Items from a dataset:
* * * * *

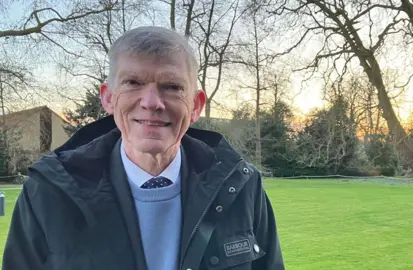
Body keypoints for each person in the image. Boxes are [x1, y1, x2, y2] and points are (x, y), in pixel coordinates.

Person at [3, 26, 284, 270]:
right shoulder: (50, 192)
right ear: (109, 98)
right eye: (133, 82)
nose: (151, 102)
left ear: (196, 105)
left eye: (172, 86)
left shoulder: (241, 186)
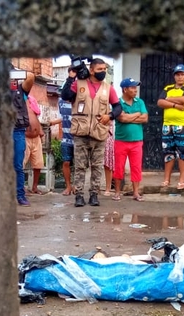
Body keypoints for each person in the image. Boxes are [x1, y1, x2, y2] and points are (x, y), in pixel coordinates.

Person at [61, 58, 123, 207]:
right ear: (92, 69)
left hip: (99, 133)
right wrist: (71, 77)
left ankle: (94, 195)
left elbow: (117, 107)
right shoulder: (78, 83)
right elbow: (66, 96)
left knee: (97, 166)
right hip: (81, 132)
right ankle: (79, 196)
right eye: (100, 69)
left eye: (104, 69)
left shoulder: (108, 88)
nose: (103, 72)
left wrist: (110, 116)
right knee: (80, 166)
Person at [157, 64, 184, 190]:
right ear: (174, 76)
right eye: (178, 74)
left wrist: (168, 99)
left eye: (183, 74)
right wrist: (175, 105)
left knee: (183, 153)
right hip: (167, 125)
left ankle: (182, 179)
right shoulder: (168, 88)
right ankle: (166, 179)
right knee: (168, 152)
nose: (180, 77)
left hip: (183, 125)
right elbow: (160, 102)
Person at [113, 78, 148, 201]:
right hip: (121, 141)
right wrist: (137, 114)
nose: (135, 90)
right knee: (119, 167)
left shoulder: (140, 102)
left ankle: (136, 193)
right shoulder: (118, 103)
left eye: (135, 87)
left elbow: (145, 118)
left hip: (137, 141)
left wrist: (130, 117)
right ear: (125, 89)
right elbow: (122, 118)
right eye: (132, 87)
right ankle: (117, 192)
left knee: (136, 167)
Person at [11, 70, 36, 206]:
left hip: (17, 130)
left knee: (18, 166)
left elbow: (31, 76)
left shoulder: (20, 89)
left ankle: (20, 196)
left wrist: (14, 74)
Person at [24, 95, 45, 195]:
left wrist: (41, 132)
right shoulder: (16, 100)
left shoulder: (31, 100)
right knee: (20, 164)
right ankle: (20, 187)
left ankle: (34, 187)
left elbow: (35, 117)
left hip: (36, 137)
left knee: (38, 163)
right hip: (24, 137)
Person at [55, 95, 74, 195]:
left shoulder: (78, 99)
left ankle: (76, 186)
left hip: (79, 137)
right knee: (66, 162)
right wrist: (52, 122)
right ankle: (68, 186)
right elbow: (61, 117)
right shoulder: (60, 102)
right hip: (66, 137)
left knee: (79, 165)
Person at [104, 121, 115, 195]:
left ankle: (108, 188)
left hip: (108, 137)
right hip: (95, 135)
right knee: (95, 164)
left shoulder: (112, 110)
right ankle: (95, 188)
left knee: (107, 164)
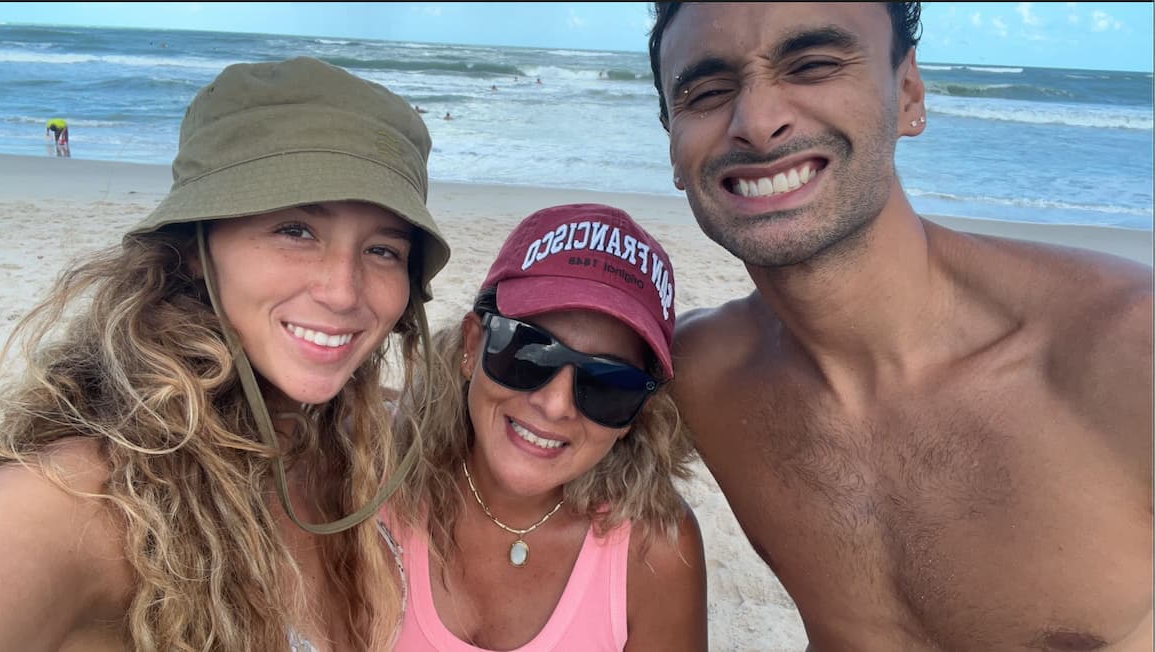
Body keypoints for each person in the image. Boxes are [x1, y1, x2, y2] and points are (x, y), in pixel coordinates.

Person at [647, 3, 1152, 651]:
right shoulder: (698, 375)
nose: (757, 122)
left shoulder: (1125, 351)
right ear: (671, 143)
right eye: (708, 92)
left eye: (813, 65)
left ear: (908, 93)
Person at [0, 56, 451, 651]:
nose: (343, 292)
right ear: (193, 247)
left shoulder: (351, 447)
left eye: (384, 250)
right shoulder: (81, 501)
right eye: (295, 230)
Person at [385, 203, 708, 650]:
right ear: (472, 345)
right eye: (528, 353)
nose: (556, 405)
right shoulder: (370, 481)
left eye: (607, 383)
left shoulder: (655, 551)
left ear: (636, 413)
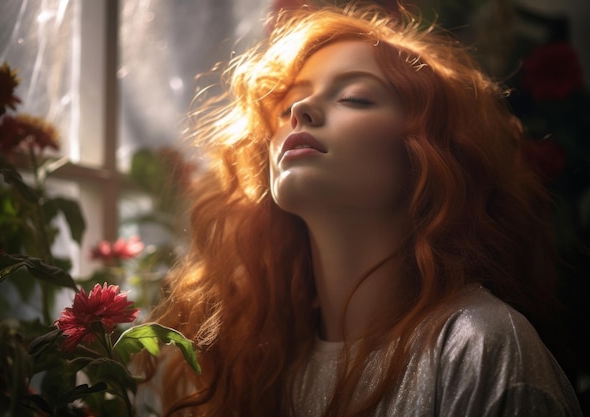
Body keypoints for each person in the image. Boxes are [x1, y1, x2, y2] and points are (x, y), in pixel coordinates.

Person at [138, 3, 584, 416]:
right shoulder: (254, 366)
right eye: (289, 101)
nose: (301, 110)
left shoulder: (479, 347)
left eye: (354, 97)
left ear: (429, 153)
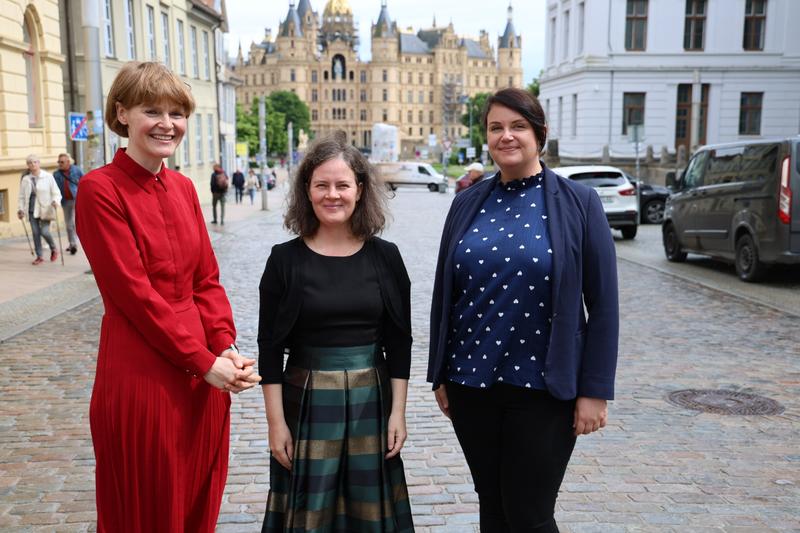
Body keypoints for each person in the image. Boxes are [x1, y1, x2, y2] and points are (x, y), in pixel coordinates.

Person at [74, 61, 260, 532]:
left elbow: (206, 279)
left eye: (177, 113)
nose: (167, 123)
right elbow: (134, 296)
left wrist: (225, 345)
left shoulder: (181, 186)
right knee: (146, 509)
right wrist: (202, 358)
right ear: (122, 114)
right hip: (143, 375)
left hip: (204, 377)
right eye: (151, 110)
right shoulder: (101, 190)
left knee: (197, 502)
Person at [427, 87, 619, 532]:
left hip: (543, 390)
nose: (506, 136)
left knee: (530, 514)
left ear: (540, 134)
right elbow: (445, 294)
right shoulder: (466, 203)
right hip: (472, 384)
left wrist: (595, 390)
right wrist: (440, 372)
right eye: (496, 127)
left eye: (518, 126)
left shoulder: (579, 203)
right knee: (492, 509)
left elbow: (604, 305)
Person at [258, 132, 414, 532]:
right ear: (306, 191)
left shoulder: (386, 258)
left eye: (342, 185)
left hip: (372, 400)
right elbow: (270, 351)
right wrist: (276, 424)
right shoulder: (283, 261)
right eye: (321, 185)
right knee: (312, 513)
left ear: (359, 190)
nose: (333, 195)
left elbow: (400, 342)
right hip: (307, 403)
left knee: (369, 513)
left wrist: (398, 412)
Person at [17, 154, 60, 265]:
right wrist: (20, 209)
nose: (33, 164)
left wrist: (55, 201)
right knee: (35, 233)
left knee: (44, 232)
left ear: (39, 163)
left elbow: (56, 192)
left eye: (35, 162)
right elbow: (21, 196)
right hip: (31, 210)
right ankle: (39, 256)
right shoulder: (26, 179)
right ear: (28, 165)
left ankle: (53, 248)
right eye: (30, 163)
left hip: (45, 208)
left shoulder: (48, 176)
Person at [53, 153, 84, 254]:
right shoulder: (56, 174)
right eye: (59, 162)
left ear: (68, 162)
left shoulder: (76, 170)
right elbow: (54, 189)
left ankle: (81, 242)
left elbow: (84, 181)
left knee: (77, 222)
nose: (60, 164)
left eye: (62, 162)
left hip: (77, 199)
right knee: (69, 224)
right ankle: (72, 244)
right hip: (65, 201)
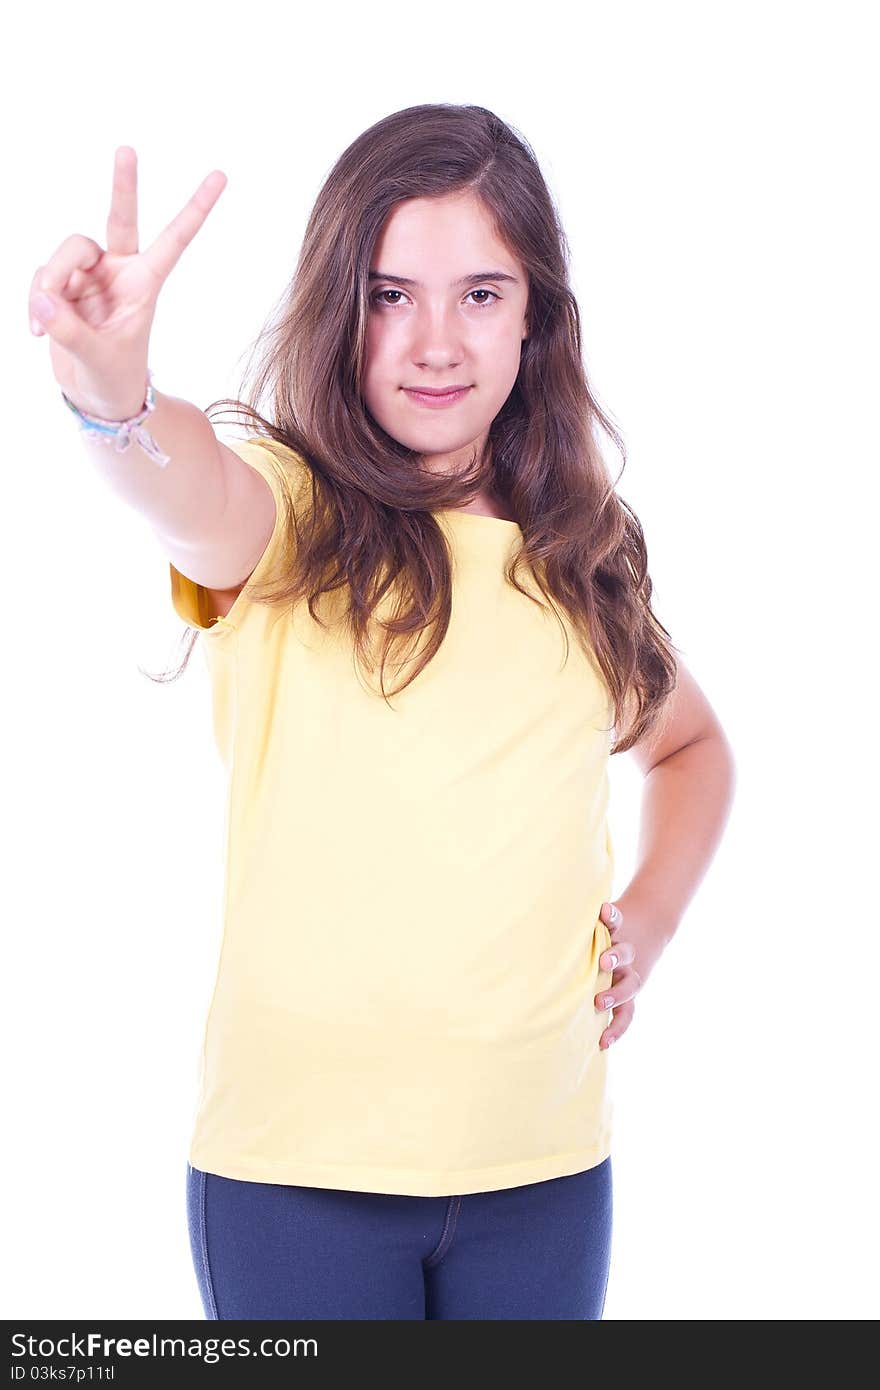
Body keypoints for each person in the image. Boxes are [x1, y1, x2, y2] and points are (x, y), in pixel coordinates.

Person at [29, 105, 736, 1321]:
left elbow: (688, 744)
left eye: (478, 294)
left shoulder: (576, 554)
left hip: (546, 1171)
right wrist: (112, 393)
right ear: (338, 308)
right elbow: (187, 483)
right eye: (390, 292)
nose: (433, 340)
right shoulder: (289, 515)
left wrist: (651, 919)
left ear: (534, 318)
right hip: (298, 1178)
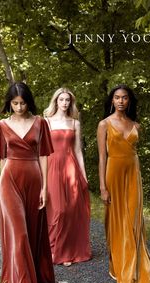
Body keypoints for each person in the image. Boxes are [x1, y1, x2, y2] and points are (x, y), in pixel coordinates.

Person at [0, 82, 57, 283]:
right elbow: (2, 159)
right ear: (9, 103)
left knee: (32, 232)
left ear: (29, 101)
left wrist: (45, 187)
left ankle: (33, 278)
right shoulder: (2, 125)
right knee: (18, 235)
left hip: (33, 181)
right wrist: (2, 189)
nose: (19, 107)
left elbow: (43, 156)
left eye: (23, 103)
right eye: (15, 103)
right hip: (9, 182)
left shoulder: (40, 122)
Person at [97, 84, 150, 283]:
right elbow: (102, 158)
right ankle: (120, 267)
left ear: (129, 101)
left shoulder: (137, 126)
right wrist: (103, 187)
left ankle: (139, 273)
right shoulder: (104, 124)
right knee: (115, 222)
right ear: (112, 100)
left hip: (133, 174)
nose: (121, 101)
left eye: (124, 97)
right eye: (117, 97)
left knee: (134, 221)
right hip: (113, 174)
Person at [44, 88, 91, 266]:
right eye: (61, 100)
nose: (64, 103)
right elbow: (42, 151)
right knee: (57, 209)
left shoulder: (74, 123)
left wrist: (84, 175)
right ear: (55, 101)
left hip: (71, 167)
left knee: (70, 210)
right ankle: (52, 249)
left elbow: (78, 151)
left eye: (67, 100)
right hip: (52, 166)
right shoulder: (46, 122)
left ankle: (66, 251)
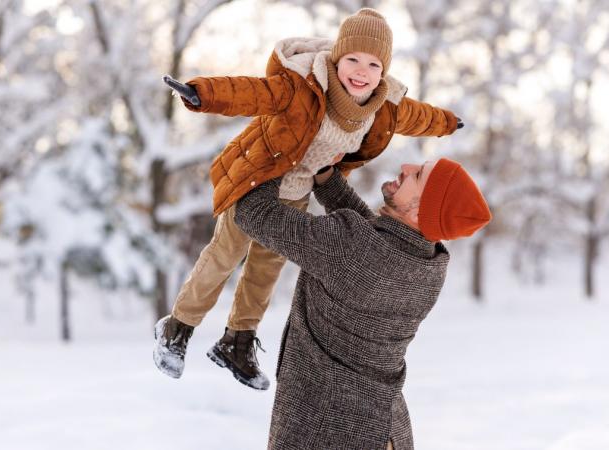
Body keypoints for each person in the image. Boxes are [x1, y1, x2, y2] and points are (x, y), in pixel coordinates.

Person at [154, 8, 463, 390]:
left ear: (383, 71)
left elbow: (417, 117)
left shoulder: (383, 108)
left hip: (296, 194)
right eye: (352, 59)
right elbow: (252, 92)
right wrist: (202, 93)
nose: (360, 71)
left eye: (372, 63)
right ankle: (177, 327)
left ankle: (237, 341)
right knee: (223, 256)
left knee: (264, 272)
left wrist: (447, 122)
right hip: (258, 179)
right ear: (336, 58)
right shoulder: (303, 86)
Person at [233, 158, 491, 449]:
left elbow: (253, 213)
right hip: (384, 428)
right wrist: (327, 179)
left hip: (327, 430)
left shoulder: (351, 248)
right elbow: (368, 242)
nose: (405, 166)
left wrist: (273, 158)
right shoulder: (431, 265)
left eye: (417, 176)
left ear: (420, 212)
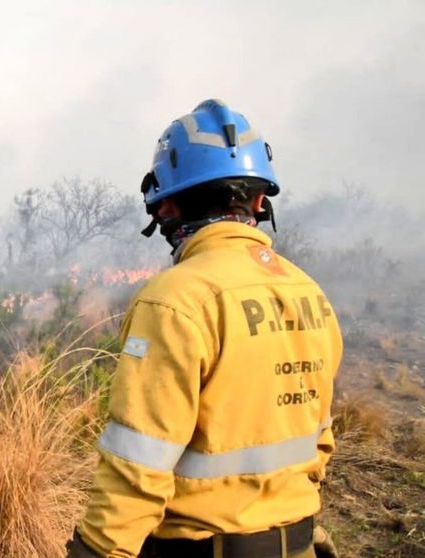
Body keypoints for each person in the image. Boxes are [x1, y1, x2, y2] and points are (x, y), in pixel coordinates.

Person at [66, 100, 343, 558]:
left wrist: (95, 552)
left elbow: (137, 467)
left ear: (167, 206)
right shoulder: (309, 291)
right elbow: (320, 443)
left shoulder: (174, 300)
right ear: (259, 202)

* * * * *

* [INSTRUCTIONS TO FOLLOW]
Both boundary lines included, write out word for word only the lines above from the one containing "right ear: (193, 247)" to the one containing "left shoulder: (479, 347)", leaving out any pictures.

* [ANSWER TO THE EXERCISE]
right ear: (193, 247)
left shoulder: (351, 447)
left eye: (384, 250)
right shoulder: (81, 501)
right eye: (295, 230)
Person at [385, 203, 708, 650]:
right ear: (472, 345)
right eye: (528, 353)
nose: (556, 405)
right shoulder: (370, 481)
left eye: (607, 383)
left shoulder: (655, 551)
left ear: (636, 413)
Body keypoints for each person in the image. Boxes are [x1, y1, x2, y2] and points are (x, y), in pixel coordinates.

Person at [138, 3, 584, 416]:
right shoulder: (254, 366)
right eye: (289, 101)
nose: (301, 110)
left shoulder: (479, 347)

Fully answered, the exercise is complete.